- Exercise: Reproduce the glossary text word for word from "CGR3 Pipeline¶" to "enabling trustless verification.".
*** Text shown ***
DAG (Directed Acyclic Graph)¶
Workflow representation where nodes are tasks and edges show dependencies. No circular dependencies allowed, ensuring workflows complete.
CGR3 Pipeline¶
Context Graph Reasoning with Retrieve-Rank-Reason - Three-stage process: 1. Retrieve: Extract entities and query graph 2. Rank: LLM ranks candidates with entity context 3. Reason: Generate fluent response grounded in verified facts
Federation¶
Federation¶
System enabling multiple Archivus instances to share verified facts while preserving data sovereignty. Raw documents never leave tenant boundaries.
Trust Chain¶
Complete record of every cross-tenant interaction with explicit trust levels. No implicit access is allowed.
Data Sovereignty¶
Principle that raw documents and sensitive data remain within the tenant's control. Only verified, anonymized facts flow through federation.
Hedera Consensus Service¶
Public ledger providing tamper-proof timestamps for federated fact exchanges, enabling trustless verification.
*** Information shown ***
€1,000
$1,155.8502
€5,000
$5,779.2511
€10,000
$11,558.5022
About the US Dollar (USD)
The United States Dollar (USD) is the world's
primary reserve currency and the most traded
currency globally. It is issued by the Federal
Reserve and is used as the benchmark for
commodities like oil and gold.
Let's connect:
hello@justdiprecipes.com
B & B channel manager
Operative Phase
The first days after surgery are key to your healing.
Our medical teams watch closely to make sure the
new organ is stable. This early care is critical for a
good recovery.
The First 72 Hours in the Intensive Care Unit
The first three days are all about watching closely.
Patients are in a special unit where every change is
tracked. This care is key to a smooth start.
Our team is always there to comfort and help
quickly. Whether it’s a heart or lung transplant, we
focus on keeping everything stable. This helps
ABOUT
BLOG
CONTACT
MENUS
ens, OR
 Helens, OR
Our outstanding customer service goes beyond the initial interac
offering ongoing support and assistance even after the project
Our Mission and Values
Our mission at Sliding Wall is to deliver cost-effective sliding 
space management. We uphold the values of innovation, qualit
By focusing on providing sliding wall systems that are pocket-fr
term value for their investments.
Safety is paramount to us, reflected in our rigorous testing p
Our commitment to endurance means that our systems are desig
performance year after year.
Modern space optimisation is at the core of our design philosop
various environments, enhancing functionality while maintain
***
- Answer space:
CGR3 Pipeline¶
Context Graph Reasoning with Retrieve-Rank-Reason - Three-stage process: 1. Retrieve: Extract entities and query graph 2. Rank: LLM ranks candidates with entity context 3. Reason: Generate fluent response grounded in verified facts
Federation¶
Federation¶
System enabling multiple Archivus instances to share verified facts while preserving data sovereignty. Raw documents never leave tenant boundaries.
Trust Chain¶
Complete record of every cross-tenant interaction with explicit trust levels. No implicit access is allowed.
Data Sovereignty¶
Principle that raw documents and sensitive data remain within the tenant's control. Only verified, anonymized facts flow through federation.
Hedera Consensus Service¶
Public ledger providing tamper-proof timestamps for federated fact exchanges, enabling trustless verification.